Well, lets take a sneak peek under the hood of your BitTorrent client, and list a couple of features that make BitTorrent as fast, stable, and robust as it is.
How it all Starts
BitTorrent starts with chopping a file into small pieces, the person who starts sharing the file (initial seed) sends those small pieces to available peers in the swarm. The BitTorrent protocol makes sure that the seed sends a unique piece to everyone, so they can immediately exchange these pieces with each other.
Thus, the great advantage is that everyone starts sharing pieces of the file right away.
Once you have a little piece of the file, your BitTorrent client tries to find other people who might be interested in the pieces you have. The BitTorrent protocol works as a tit-for-tat game, you only upload pieces to people who offer something to you. The more you upload to others, the more you receive.

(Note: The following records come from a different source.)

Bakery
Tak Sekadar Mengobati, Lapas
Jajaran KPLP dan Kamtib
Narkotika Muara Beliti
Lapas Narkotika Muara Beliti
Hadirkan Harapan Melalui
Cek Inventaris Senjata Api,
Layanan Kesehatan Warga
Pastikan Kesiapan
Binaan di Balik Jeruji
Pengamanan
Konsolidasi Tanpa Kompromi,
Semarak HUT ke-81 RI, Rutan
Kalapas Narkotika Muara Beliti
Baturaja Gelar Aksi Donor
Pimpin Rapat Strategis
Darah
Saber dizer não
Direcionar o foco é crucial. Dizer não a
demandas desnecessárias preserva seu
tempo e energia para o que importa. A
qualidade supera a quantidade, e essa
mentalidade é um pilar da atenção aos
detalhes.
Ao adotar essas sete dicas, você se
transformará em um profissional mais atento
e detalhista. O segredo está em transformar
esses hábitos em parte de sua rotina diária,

This fair trading principle prevents free-riders from stealing your precious bandwidth.
Once you’re trading pieces with someone, the BitTorrent client keeps a close eye on this peer, as soon as the other side stops sending you data it will stop sending as well (choke). In the meantime, your client keeps searching for other peers It randomly sends data to peers who are interested (optimistic unchoke) to see if that peer is a potential trading partner.
So what pieces does your client sent first? Well, BitTorrent works with a “rarest piece first” scheme. Your BitTorrent client generally looks for the rarest piece that’s available among the peers in the swarm. This makes sure that the most common pieces are still available at the end and may prevent people from getting stuck at 99%.
Seeders & New Peers
Seeders don’t stop sending out pieces of course, but the rules change a bit. As a downloader the client determines the best peer by the upload/download ratio. A seeder however is only interested in peers with a high upload speed, so these fast uploaders can send the pieces to other peers, and speed up the overall speed of the swarm (seeds + peers).
New peers (without pieces) are more likely to receive a piece of the file at random. Besides this, new peers are not bound to the rarest piece first restriction. This makes sure that a new peer receives a “piece” as quick as possible, so he can share it with others.